### WORK INSTRUCTION
Pick out each line of the records that includes the string "finished", and copy it.
### INFORMATION GIVEN
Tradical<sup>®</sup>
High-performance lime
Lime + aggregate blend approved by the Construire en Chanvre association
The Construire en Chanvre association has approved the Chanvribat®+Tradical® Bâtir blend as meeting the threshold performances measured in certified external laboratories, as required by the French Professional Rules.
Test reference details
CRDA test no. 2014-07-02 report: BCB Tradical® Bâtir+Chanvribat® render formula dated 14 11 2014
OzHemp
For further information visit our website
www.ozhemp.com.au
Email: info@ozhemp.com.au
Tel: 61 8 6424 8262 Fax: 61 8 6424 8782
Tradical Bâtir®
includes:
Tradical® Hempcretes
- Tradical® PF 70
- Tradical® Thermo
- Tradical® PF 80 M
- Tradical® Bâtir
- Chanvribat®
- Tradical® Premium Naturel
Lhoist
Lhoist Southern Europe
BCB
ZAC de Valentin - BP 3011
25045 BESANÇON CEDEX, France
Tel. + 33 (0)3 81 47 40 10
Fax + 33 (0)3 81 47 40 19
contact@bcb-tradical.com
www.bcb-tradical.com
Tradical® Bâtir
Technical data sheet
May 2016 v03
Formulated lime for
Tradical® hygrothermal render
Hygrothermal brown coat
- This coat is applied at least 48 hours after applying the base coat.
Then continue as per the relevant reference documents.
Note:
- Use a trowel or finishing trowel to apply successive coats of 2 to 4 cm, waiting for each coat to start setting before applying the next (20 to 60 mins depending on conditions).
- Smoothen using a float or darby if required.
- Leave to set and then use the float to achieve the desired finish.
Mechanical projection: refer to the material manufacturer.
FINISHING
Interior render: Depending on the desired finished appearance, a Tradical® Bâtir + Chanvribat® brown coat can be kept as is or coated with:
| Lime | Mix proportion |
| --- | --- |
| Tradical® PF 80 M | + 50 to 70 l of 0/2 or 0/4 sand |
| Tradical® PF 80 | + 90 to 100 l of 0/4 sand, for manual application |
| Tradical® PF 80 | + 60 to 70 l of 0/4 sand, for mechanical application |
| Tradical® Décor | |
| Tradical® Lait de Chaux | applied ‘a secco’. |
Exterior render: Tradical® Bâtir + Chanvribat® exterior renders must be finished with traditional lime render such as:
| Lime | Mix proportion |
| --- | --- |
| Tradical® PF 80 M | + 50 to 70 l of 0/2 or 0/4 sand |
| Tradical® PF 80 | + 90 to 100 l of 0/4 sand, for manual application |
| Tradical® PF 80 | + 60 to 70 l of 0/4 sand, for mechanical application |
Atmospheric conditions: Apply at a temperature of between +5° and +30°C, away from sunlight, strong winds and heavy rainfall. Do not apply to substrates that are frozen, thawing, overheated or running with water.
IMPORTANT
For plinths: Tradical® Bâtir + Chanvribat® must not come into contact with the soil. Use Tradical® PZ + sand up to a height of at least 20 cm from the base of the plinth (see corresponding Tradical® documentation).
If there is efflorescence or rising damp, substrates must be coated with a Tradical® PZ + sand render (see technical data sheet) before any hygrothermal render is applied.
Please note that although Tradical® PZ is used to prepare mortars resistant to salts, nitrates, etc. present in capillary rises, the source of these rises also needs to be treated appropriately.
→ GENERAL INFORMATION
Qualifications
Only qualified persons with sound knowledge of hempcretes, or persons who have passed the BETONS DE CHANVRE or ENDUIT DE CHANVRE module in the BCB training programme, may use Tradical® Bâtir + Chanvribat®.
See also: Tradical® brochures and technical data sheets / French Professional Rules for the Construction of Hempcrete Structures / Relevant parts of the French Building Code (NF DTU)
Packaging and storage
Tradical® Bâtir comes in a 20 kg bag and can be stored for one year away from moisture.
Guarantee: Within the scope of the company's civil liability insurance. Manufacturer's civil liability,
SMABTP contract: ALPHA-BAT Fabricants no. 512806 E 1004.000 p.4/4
######
### REPLY
Interior render: Depending on the desired finished appearance, a Tradical® Bâtir + Chanvribat® brown coat can be kept as is or coated with:
Exterior render: Tradical® Bâtir + Chanvribat® exterior renders must be finished with traditional lime render such as:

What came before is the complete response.